* **Exercise**
Wherever a line in the records below contains "fill", copy that line.

* **Stored data**

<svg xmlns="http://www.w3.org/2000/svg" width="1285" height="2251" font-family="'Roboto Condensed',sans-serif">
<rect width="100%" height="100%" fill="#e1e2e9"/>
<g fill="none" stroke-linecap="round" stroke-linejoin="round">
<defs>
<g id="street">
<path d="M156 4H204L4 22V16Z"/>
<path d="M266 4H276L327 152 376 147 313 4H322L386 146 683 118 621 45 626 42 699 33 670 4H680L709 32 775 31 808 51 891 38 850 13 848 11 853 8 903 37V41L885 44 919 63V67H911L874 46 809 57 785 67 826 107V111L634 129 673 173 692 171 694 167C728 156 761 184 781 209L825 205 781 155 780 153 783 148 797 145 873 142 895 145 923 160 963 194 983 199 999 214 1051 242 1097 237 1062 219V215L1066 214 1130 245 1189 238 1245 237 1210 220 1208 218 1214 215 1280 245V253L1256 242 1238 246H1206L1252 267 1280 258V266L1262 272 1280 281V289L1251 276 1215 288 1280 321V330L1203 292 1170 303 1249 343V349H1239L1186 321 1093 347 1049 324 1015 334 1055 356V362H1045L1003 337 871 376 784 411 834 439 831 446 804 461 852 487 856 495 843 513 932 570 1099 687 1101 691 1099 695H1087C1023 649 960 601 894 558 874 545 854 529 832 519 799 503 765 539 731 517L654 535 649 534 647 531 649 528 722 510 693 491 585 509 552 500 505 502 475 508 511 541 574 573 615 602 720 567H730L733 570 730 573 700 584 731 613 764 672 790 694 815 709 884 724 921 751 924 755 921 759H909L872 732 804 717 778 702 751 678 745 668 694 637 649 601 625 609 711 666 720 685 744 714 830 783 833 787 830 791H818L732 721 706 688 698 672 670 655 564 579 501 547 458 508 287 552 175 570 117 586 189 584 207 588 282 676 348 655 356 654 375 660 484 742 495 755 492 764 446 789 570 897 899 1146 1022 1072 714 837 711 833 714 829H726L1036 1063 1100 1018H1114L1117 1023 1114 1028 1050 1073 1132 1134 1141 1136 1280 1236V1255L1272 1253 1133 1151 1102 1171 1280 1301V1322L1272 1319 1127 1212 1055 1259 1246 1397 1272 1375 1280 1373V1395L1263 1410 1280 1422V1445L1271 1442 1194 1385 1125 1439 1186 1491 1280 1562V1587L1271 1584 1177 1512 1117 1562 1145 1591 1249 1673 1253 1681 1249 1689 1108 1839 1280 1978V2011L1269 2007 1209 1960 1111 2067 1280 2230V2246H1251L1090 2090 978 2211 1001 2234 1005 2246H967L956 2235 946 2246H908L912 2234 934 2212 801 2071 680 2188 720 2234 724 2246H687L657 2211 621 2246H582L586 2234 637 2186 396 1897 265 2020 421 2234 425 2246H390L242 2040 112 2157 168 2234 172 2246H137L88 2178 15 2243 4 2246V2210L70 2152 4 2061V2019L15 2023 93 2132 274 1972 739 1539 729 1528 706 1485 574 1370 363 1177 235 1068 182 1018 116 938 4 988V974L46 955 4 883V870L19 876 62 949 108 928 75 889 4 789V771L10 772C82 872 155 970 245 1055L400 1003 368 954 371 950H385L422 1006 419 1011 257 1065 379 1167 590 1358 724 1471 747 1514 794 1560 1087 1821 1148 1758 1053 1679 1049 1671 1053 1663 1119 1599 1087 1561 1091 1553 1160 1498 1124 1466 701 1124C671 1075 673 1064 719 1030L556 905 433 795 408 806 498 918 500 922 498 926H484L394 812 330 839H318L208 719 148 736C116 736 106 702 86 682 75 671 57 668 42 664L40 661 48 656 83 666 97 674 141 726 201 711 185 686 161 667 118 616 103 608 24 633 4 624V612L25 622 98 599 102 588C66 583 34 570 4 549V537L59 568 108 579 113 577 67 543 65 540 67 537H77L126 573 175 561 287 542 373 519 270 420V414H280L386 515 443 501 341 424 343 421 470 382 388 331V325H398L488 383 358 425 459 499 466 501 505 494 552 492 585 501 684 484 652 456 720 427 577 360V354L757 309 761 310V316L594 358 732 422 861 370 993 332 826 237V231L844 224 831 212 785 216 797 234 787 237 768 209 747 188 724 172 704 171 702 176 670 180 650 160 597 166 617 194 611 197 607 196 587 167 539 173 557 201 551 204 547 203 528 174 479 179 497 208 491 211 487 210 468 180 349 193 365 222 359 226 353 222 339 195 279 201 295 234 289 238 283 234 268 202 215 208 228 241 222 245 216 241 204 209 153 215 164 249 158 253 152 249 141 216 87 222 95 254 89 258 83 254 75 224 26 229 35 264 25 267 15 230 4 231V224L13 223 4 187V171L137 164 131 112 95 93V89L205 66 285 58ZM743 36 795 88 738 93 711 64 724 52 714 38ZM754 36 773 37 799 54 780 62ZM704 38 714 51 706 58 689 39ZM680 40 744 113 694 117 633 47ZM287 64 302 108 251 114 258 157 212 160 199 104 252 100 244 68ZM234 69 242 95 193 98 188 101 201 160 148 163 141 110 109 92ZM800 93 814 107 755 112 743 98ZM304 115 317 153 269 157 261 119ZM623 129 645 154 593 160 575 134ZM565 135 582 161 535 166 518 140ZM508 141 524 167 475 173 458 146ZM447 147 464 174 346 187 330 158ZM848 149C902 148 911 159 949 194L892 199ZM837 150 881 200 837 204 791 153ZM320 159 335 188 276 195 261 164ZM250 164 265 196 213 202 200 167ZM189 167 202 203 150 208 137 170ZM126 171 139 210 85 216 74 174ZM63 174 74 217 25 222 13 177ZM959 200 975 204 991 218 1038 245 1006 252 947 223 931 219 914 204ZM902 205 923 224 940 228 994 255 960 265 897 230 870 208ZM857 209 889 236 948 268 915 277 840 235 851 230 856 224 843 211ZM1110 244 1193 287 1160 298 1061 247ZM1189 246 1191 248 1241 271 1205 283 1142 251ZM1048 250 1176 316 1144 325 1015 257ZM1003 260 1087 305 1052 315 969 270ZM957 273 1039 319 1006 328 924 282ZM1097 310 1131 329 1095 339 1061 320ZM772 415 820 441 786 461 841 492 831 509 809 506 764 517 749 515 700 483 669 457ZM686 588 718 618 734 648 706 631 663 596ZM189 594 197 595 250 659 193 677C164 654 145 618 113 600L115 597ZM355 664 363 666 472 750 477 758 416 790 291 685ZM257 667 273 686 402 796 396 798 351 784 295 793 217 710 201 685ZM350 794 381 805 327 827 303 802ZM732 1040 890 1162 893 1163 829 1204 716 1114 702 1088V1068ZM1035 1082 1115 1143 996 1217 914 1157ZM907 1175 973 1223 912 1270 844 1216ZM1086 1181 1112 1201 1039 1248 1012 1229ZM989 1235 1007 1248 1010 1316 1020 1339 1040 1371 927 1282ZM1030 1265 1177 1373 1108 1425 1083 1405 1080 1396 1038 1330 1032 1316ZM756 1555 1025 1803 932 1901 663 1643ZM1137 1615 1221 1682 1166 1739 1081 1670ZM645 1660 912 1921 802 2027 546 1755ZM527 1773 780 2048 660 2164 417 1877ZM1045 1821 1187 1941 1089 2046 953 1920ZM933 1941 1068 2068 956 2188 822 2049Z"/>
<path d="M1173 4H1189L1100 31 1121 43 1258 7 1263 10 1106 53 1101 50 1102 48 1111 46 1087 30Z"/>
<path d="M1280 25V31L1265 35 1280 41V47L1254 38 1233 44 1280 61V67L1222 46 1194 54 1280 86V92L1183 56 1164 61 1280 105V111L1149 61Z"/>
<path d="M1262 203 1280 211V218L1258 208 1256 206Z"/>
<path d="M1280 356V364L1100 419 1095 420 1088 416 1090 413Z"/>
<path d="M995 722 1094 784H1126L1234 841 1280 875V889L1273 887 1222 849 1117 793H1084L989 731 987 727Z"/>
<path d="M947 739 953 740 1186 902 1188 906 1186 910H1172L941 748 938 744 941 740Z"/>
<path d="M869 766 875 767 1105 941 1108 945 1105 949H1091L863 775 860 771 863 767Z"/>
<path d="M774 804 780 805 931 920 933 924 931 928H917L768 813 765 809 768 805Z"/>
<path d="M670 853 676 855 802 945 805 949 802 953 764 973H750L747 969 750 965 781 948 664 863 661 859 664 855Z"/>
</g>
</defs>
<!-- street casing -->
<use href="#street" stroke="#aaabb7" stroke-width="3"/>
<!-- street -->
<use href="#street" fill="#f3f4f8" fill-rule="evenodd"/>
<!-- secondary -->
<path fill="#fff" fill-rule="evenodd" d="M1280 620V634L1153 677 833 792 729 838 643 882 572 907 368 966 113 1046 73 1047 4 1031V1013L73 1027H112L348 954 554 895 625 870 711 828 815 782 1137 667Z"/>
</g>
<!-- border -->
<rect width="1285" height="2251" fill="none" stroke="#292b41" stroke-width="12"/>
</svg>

* **Solution to this problem**
<rect width="100%" height="100%" fill="#e1e2e9"/>
<g fill="none" stroke-linecap="round" stroke-linejoin="round">
<use href="#street" fill="#f3f4f8" fill-rule="evenodd"/>
<path fill="#fff" fill-rule="evenodd" d="M1280 620V634L1153 677 833 792 729 838 643 882 572 907 368 966 113 1046 73 1047 4 1031V1013L73 1027H112L348 954 554 895 625 870 711 828 815 782 1137 667Z"/>
<rect width="1285" height="2251" fill="none" stroke="#292b41" stroke-width="12"/>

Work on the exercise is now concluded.